Copy the passage below about the EU's admission of Cyprus word for word, from beginning to end.

## Document passage
----------------------------------------
Now the EU has absolutely no leverage over Cyprus, which, in its turn, can accept and reject whatever it chooses, like the accession of Turkey. The EU probably hoped that the Greek Cypriots would roll over and accept the last proposal for reunification. Why did the EU not choose to leave Cyprus out and put it and Turkey under immense pressure? Is it because Cyprus is right? I have no idea. To that I would add that emotions and considerations of ethnicity and religion must have driven the EU decision, which is deplorable.

I remember Verhagen saying explicitly on the BBC World Service, after the Greek Cypriot rejection of the referendum on reunification, I think, that 'we' made a mistake by letting Cyprus in. I have never heard an EU official give such a candid, personal opinion on an issue, especially someone who was responsible for the policy itself. If he changed his story later, he probably did so under pressure from Cyprus, Greece and other countries and officials. Something so   unambiguous may not be said in public. Dirty laundry and all that.
----------------------------------------
## Data section
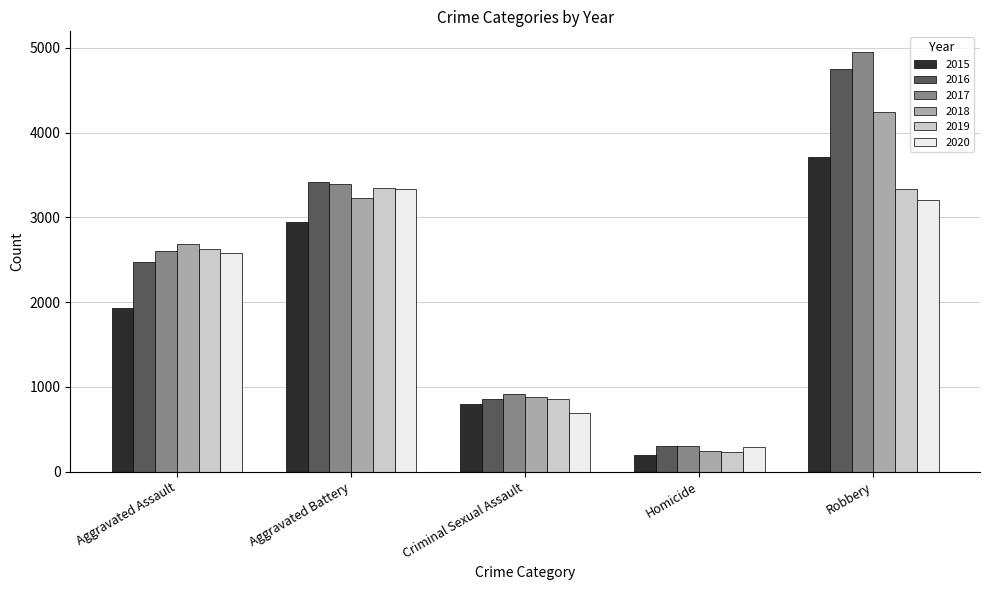

How many data points does each series have?

5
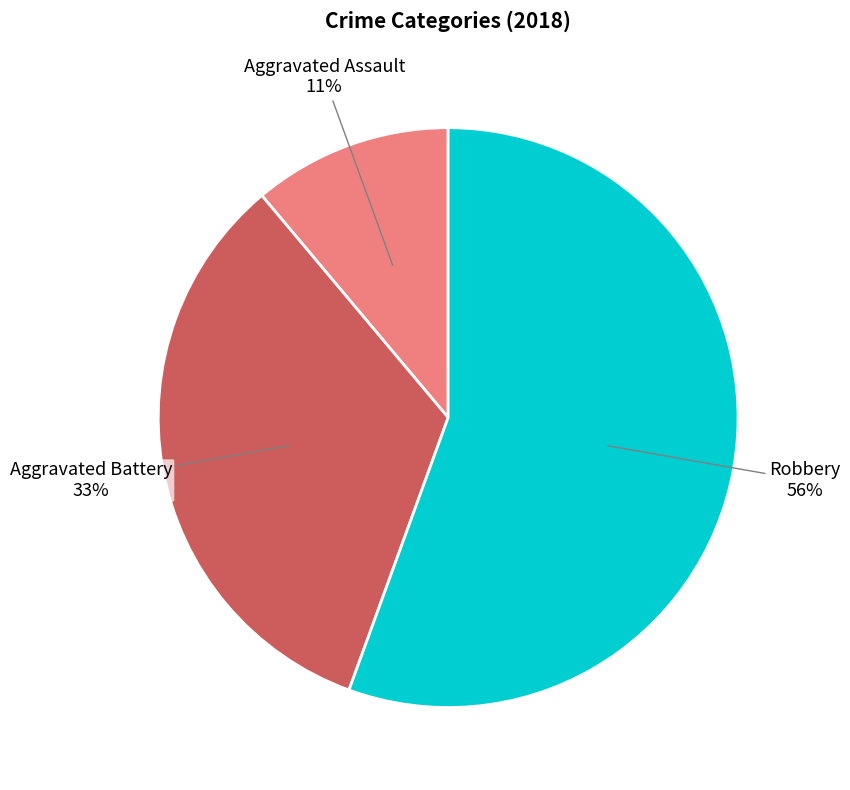

To the nearest percent, what is the combined percentage of Aggravated Battery and Aggravated Assault?

44%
----------------------------------------
## Solved exercise
Now the EU has absolutely no leverage over Cyprus, which, in its turn, can accept and reject whatever it chooses, like the accession of Turkey. The EU probably hoped that the Greek Cypriots would roll over and accept the last proposal for reunification. Why did the EU not choose to leave Cyprus out and put it and Turkey under immense pressure? Is it because Cyprus is right? I have no idea. To that I would add that emotions and considerations of ethnicity and religion must have driven the EU decision, which is deplorable.

I remember Verhagen saying explicitly on the BBC World Service, after the Greek Cypriot rejection of the referendum on reunification, I think, that 'we' made a mistake by letting Cyprus in. I have never heard an EU official give such a candid, personal opinion on an issue, especially someone who was responsible for the policy itself. If he changed his story later, he probably did so under pressure from Cyprus, Greece and other countries and officials. Something so   unambiguous may not be said in public. Dirty laundry and all that.